The lower prices and creative new offerings may also help bring the poor on-line - bridging the gap between the technological haves and have-nots. "Because of such features as e-mail and Web-surfing with just a small enabling device instead of an expensive computer, companies could draw a whole new segment of users from the ranks of the poor and elderly," says Mark Goldstein, analyst for the International Research Center in Phoenix.

Because of dramatically improved technology, the way Americans shop, entertain, and educate themselves could metamorphose virtually overnight.

"Phoenix has become the hotbed for what has been happening across these industries," says Mr. Goldstein. "This is the cutting edge, which other companies ... will be putting under the microscope to watch what does and doesn't fly."

For now, that means watching how consumers like Scull warm to the higher quality phone lines, TV, and Internet, and potentially lower prices. Shifts in usage patterns here will be scrutinized as companies consider how to lure potential customers in other markets into thinking of old technologies in new applications.

That might include e-mail and Web-surfing via TV, customized radio via the Internet, and video display combinations - such as downloading a baseball player's stats from the Internet while he is at bat on live TV.

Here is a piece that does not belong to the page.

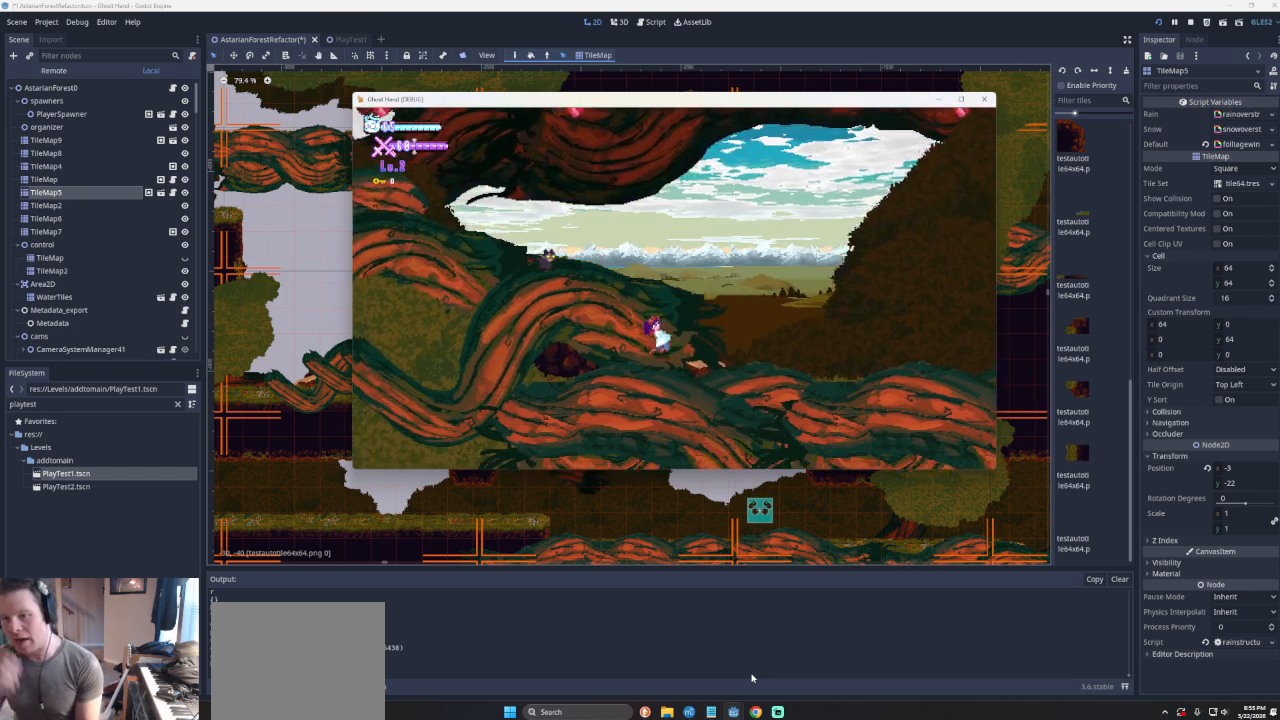
{"buttons": [], "left_stick": "right", "events": []}
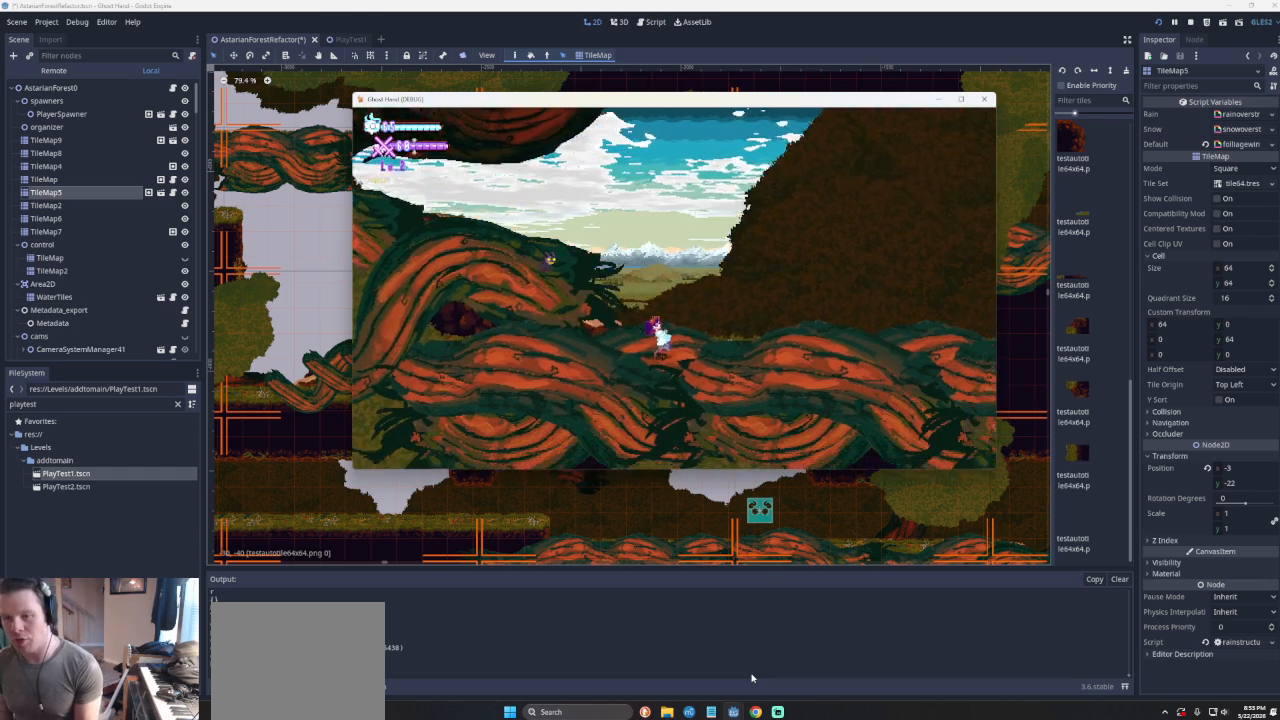
{"buttons": ["CROSS"], "left_stick": "right", "events": [[133, "CROSS", "down"], [400, "CROSS", "up"], [467, "CROSS", "down"]]}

Within two weeks of installation, Scull says the triple-access cable could completely change his lifestyle, from shopping and letter-writing, to TV, to education for his children.

Although he had Internet access before, the lightning-speed of his new feature, along with the fact that he no longer has log on, has Scull spending far more time in front of his computer.

Loving life in the fast lane

"I spend eight to 10 hours a week on-line now, compared to about an hour a week before," he says. In addition to downloading video games and research from online encyclopedias, Scull even comparison-shopped for his new car. "You get hooked up to the world ... in a whole new way," he says. "Before it was all so daunting, slow, and tedious. Now it's a way of life."

Scull is paying about the same fees he shelled out for cable and phone hookups before - about $30 per month.

Sociologists and industry analysts say they will be monitoring how such changes affect how many books a person buys, how much mail he sends, and how he socializes.

"Key innovations like these have the potential to explode and take off in ways no one can predict," says Peterson. "When consumers see their friends move to a whole new level of efficiency and productivity, they feel they must have it as well."

Besides surfing the Internet at lightning speed, the features on TV are impressive as well. They include the ability to scroll through TV and movie listings while programming is on the screen.

"Now I can channel surf to see what else is on while my wife continues to watch her program," says Randy Frantz, an official of Cox Communications.

US West boasts other features, such as a small box that appears on the TV screen when the phone rings, informing watchers who the caller is. And the potential exists for downloading Internet information onto a TV screen in real time.

"The residents of Phoenix are very fortunate to be in a place where two top companies are having to cater to their wishes," says Peterson. "Now all eyes are focused to see what the competition will bring."